Take every line from the data that has the word "koše" in it.

◆ ◆ ◆ ◆ ◆ ◆ ◆

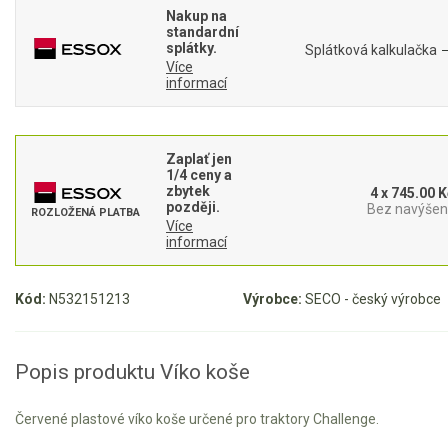
Nakup na
standardní
Aku křovinořezy a vyžínače
splátky.
Splátková kalkulačka
Více
Aku pily
informací
Aku sekačky
Aku STIHL
Zaplať jen
Aku AL-KO
1/4 ceny a
zbytek
4 x 745.00 K
později.
Bez navýšení
ROZLOŽENÁ PLATBA
Štípačka na dřevo
Více
informací
VARI
Kód:
N532151213
Výrobce:
SECO - český výrobce
VARI malotraktory
VARI multifunkční nosiče
Popis produktu Víko koše
Sněhové frézy
Červené plastové víko koše určené pro traktory Challenge.
Vertikutátory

◆ ◆ ◆ ◆ ◆ ◆ ◆

> _Exercise result_:
Popis produktu Víko koše
Červené plastové víko koše určené pro traktory Challenge.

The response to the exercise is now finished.